I'm sorry you grew up feeling unloved. Of course, it's subtler than outright abuse, but it can do a lot of damage. I agree with the poster who said it very likely wouldn't have helped to talk to your mum about it anyway. I would suggest talking to a therapist (find one you like and trust). It can help.

AnonyLonnymouse · 18/12/2024 08:29

I think it can also help to distinguish between something that was an intentional, long-term pattern of behaviour and something where they simply made the wrong call.

With one of my parents I sometimes look back and wonder, what on earth they were thinking?! But I know that they were overall a good and loving parent. With the other parent, they engaged in negative patterns of behaviour that persisted throughout my childhood and into my adult life.

speakball · 18/12/2024 18:08

Wow. Society really isn’t ready to accept some parents are cruel and neglectful. Sounds like you’re at the start of your journey op. I saw my DParent 2 years before they died. After last incident of complete emotional assault I never saw them again. I’m glad. I never pursued any explanation from them.

Even the experts struggle to fully understand such parents although they know a spade is a spade. Your experiences you shared are terrible for a child to deal with let alone an adult and deeply wounding.
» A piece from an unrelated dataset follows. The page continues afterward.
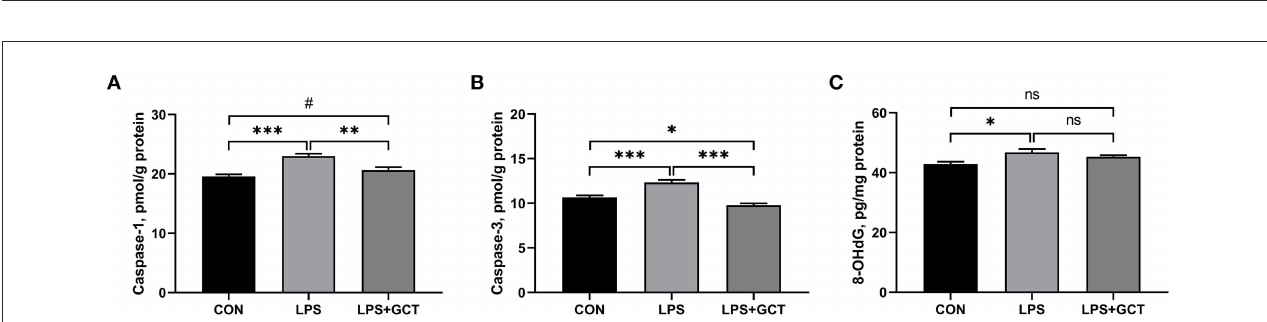
FIGURE6 Effects of dietary Galla Chinensis tannin (GCT) supplementation on hepatic caspases levels of broilers under lipopolysaccharide (LPS)-challenge. (A) Caspase-1; (B) Caspase-3; (C) 8-hydroxy-2-deoxyguanosine (8-OHdG). CON, fed on a basal diet and intraperitoneally injected with saline solution; LPS, fed on a basal diet and intraperitoneally injected with LPS; LPS + GCT, fed on a basal diet supplemented with 300 mg/kg GCT and intraperitoneally injected with LPS. Values are presented as mean ± standard error ( n = 6). * p < 0.05, ** p < 0.01, *** p < 0.001, # 0.05 < p < 0.10; ns,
That little child inside you is having some big feelings (which were always there) but you feel safer now maybe than at any other point in life.

Do you have any people in real life who are safe and supportive?

Pamspeople · 18/12/2024 18:17

I'm sorry you're dealing with this, OP. One thing to bear in mind is that even if your mum was still alive it's quite unlikely that you would get the answers you'd most like to get. Most parents who haven't done a great job aren't able to recognise or face up to it - they will either say "oh so it's all my fault is it?" and take up the victim position, or they flat out don't accept your memories.

We might have a fantasy that our parents will accept the ways they let us down and apologise - but I'm afraid it's just a fantasy.

Sorry for your loss, OP, and the questions it's left you with. I'd definitely recommend seeing a therapist to have a good talk about it.

BeenThere101 · 18/12/2024 19:23

This reply has been withdrawn

This has been withdrawn by MNHQ at the poster's request.

MNUSER123 · 18/12/2024 23:22

I think therapy might be the answer. I have close friends but I’m always too worried/embarrassed about being seen as a problem that I don’t think I could ever bring myself to discuss it with them.

OP posts:
XmasAlone · 19/12/2024 00:56

Just make sure it's proper therapy like psychodynamic or psychotherapy, and not CBT.

Princessfluffy · 19/12/2024 06:22

Therapy could really help you to heal OP.
Emotional abuse IS abuse.

snowyglobe · 19/12/2024 06:49

SlightDrip · 18/12/2024 06:48

It doesn’t matter that she’s dead, OP, because talking her about it wouldn’t have brought you any kind of resolution, anyway. Id suggest therapy.

This. But you can find your own resolutions through therapy.

Pat888 · 19/12/2024 07:02

Your mother probably had an odd upbringing herself -if you can speak to anyone about it. We repeat what we think is the norm or perhaps she had a cruel parent or sibling. Not meaning to let her off the hook.
I would check out self help books though unfortunately I can’t offer any suggestions.
But I had emdr with a lovely psychologist which put some of my recurring difficult thoughts to sleep.

MNUSER123 · 19/12/2024 08:14

Pat888 · 19/12/2024 07:02

Your mother probably had an odd upbringing herself -if you can speak to anyone about it. We repeat what we think is the norm or perhaps she had a cruel parent or sibling. Not meaning to let her off the hook.
I would check out self help books though unfortunately I can’t offer any suggestions.
But I had emdr with a lovely psychologist which put some of my recurring difficult thoughts to sleep.

That’s really interesting, I know she didn’t get on well with her mother (although I loved my grandmother). I always thought they had a personality clash but I must admit I don’t know much about her upbringing.
My grandmother was always hands on with us and we would stay with her often and I don’t remember any issues. I was often told that my personality was much like my grandmothers so potentially there were a lot of factors at play.